==== Extrait choisi ====

Enrico incarnait pour moi la perfection : il était blond, aristocrate dans son comportement comme dans son style, grand, élégant, mondain, cultivé et possédait un humour caustique. Il était issu d’une grande famille de Parme et avait souffert de la tuberculose, ce qui ne fit qu’accroître à mes yeux son aura romantique. Il conduisait des voitures de sport et vivait dans un appartement avec terrasse qui surplombait les toits de la cité éternelle.

Il connaissait toutes les personnes qui valaient la peine _ voilà _ d’être connues à Rome.

Autour d’Enrico gravitait la jeunesse dorée. La plupart travaillaient dans le cinéma«  _ soit un medium en pointe :

voilà deux éléments importants dans la « formation«  du jeune Klaus-Peter (qui a alors à peine vingt-cinq ans), on va s’en rendre peu à peu mieux compte… ;

avant d’être plaqué (un peu abruptement !) par Enrico à Cortina d’Ampezzo :

« Enrico avait une énergie contagieuse. Nous allions jusqu’à la plage de Fregene si souvent filmée par Fellini _ dans Huit-et-demi, ou Juliette des esprits, par exemple _, pour déjeuner dans des restaurants que seuls les Romains connaissaient, ou nous dînions dans les établissements huppés de la via Appia. Enrico, qui qualifiait ces endroits de piccole trattorie, molto semplice, était salué par la moitié des clients. Nous prenions l’apéritif chez Bricktop’s et la granita di limone chez Rosati’s _ Piazza del Popolo….

Au fil des mois, l’usure _ cependant _ se fit sentir dans notre couple _ un mot qui sera rarement employé par l’auteur, en ces 443 pages, notons-le au passage. La clique romaine perdait _ pour Klaus-Peter _ son charme _ surtout vaporeux _, comme moi je perdais le mien à leurs yeux _ au pluriel… Je roulai dix-huit heures en voiture de Naples à Cortina d’Ampezzo, où Enrico possédait un chalet, pour apprendre qu’il pouvait juste m’accorder un dîner.

Je compris le message« , page 184…

Avec ce commentaire-ci : « Je revis Enrico quelques années plus tard à Londres où il montait _ comme Luchino Visconti ; ou comme Franco Zeffirelli : les metteurs en scène italiens s’enchantent à mettre leur talent à la disposition de l’opéra _ sa version de La Somnambula à Covent Garden. »

« Comme on perd facilement _ pas seulement de vue ! _ les gens dans la vie ! Pendant un moment, on les voit tout le temps, trois fois par semaine, on les appelle au milieu de la nuit, et puis tout à coup, ils disparaissent. Heureusement j’ai gardé beaucoup de mes relations _ voilà le terme approprié. Plus tard, j’ai eu la chance de revoir certains d’entre eux comme Luchino Visconti, Alberto Moravia, Maria Callas, Giuseppe Pattroni Griffi et Mauro Bolognini, Lila Di Nobili, Franco Zeffirelli et Giorgio Strehler. Cette fois-ci _ nouvelle _ c’était à titre professionnel _ pour des reportages filmés par Peter pour la BBC : entre 1968 et 1989 _ et quelques uns sont même devenus _ à des degrés divers : mais un palier important étant tout de même franchi ! _ des amis.« 

« Comme toujours, je désirais davantage _ relationnellement ; Klaus-Peter se remémore ici sa situation (notamment) affective en 1955 _

et voulais faire de nouvelles découvertes.

==== Extraits du relevé ====

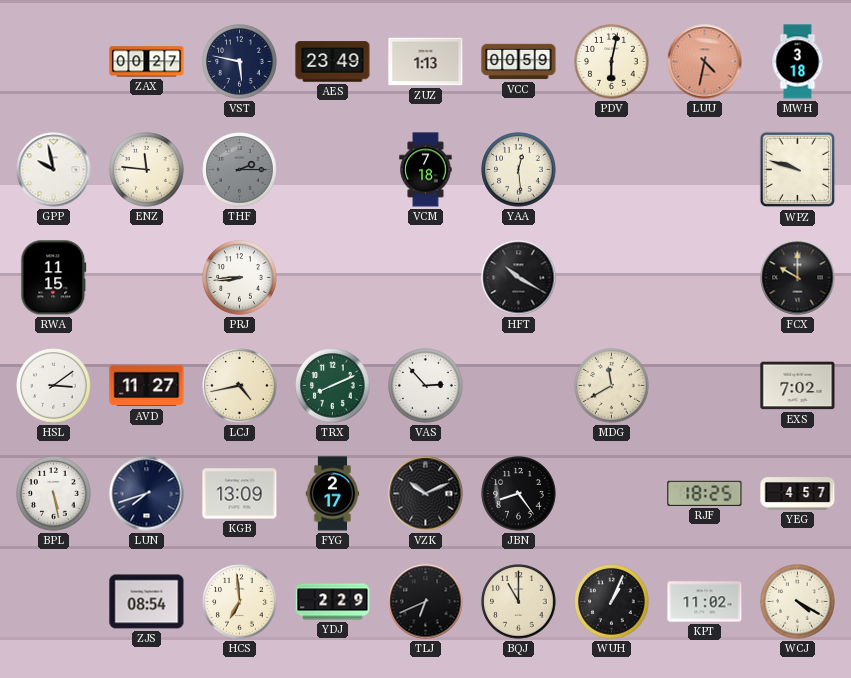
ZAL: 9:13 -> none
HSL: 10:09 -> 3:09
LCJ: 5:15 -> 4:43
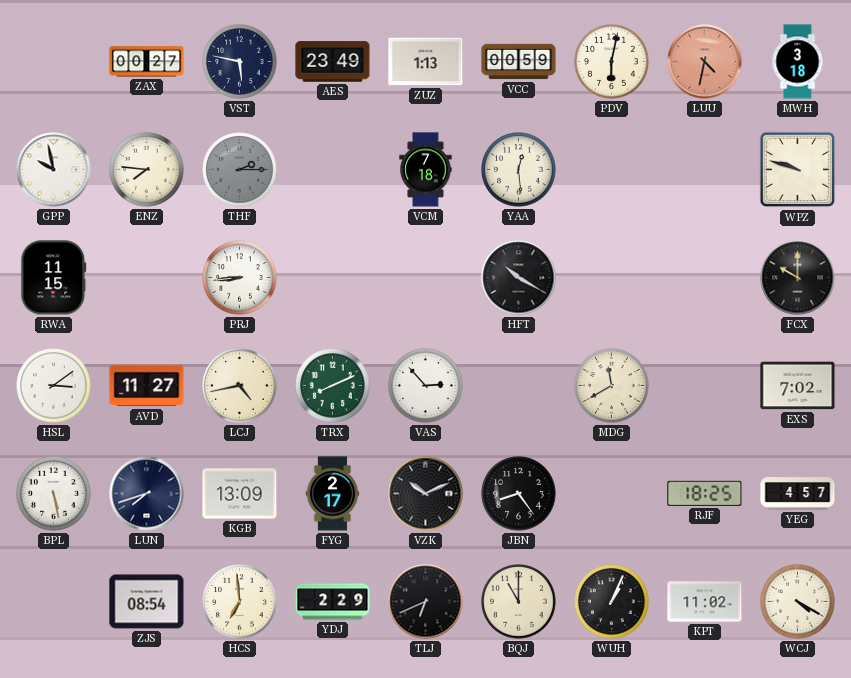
ENZ: 11:46 -> 7:46
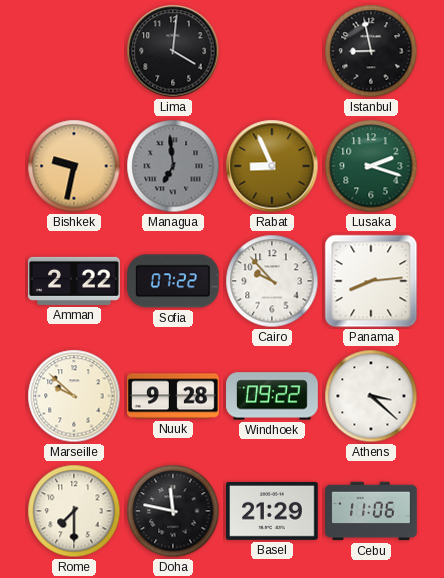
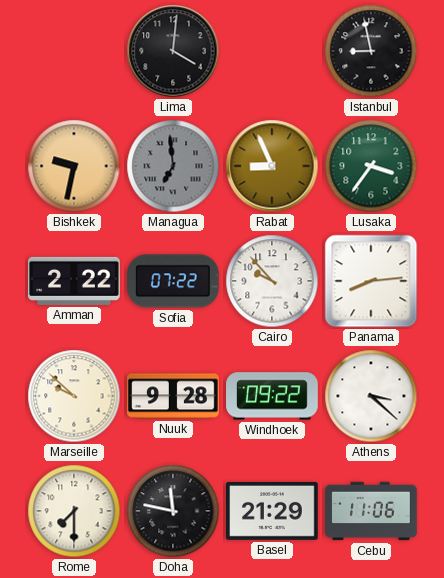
Lusaka: 2:18 -> 3:36
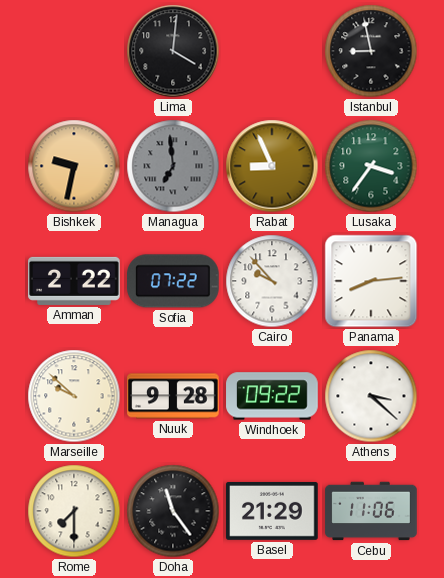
Doha: 11:47 -> 11:24
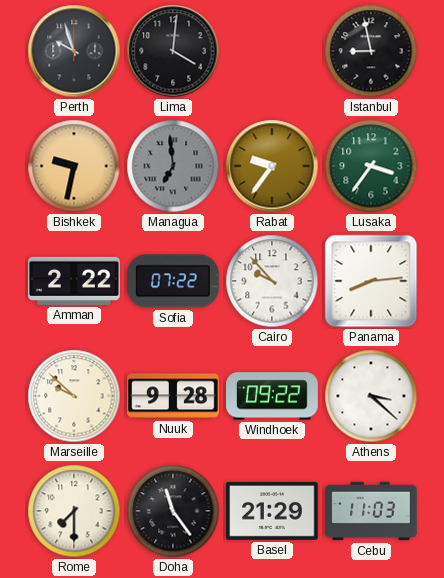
Perth: none -> 9:57
Rabat: 8:56 -> 9:36
Cebu: 11:06 -> 11:03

====

*Vos tâches*
- A) Les affirmations suivantes concordent-elles avec l'extrait sur Enrico ? (i) Enrico était issu d'une grande famille de Parme. (ii) Le trajet en voiture de Naples à Cortina d'Ampezzo a duré douze heures. (iii) Les reportages filmés par Peter pour la BBC datent d'entre 1968 et 1989. Répondez à chacune par oui ou par non, en citant à l'identique les mots décisifs du texte.
- B) Recopiez à l'identique, dans le relevé, le passage qui va de la ligne contenant « Lusaka: 2:18 -> 3:36 » jusqu'à la fin du relevé, ces deux bornes comprises. Omettez les images.

*Réponses attendues*
- A)
(i) Oui : « Il était issu d’une grande famille de Parme »
(ii) Non : « Je roulai dix-huit heures en voiture de Naples à Cortina d’Ampezzo »
(iii) Oui : « pour des reportages filmés par Peter pour la BBC : entre 1968 et 1989 »

- B)
Lusaka: 2:18 -> 3:36
Doha: 11:47 -> 11:24
Perth: none -> 9:57
Rabat: 8:56 -> 9:36
Cebu: 11:06 -> 11:03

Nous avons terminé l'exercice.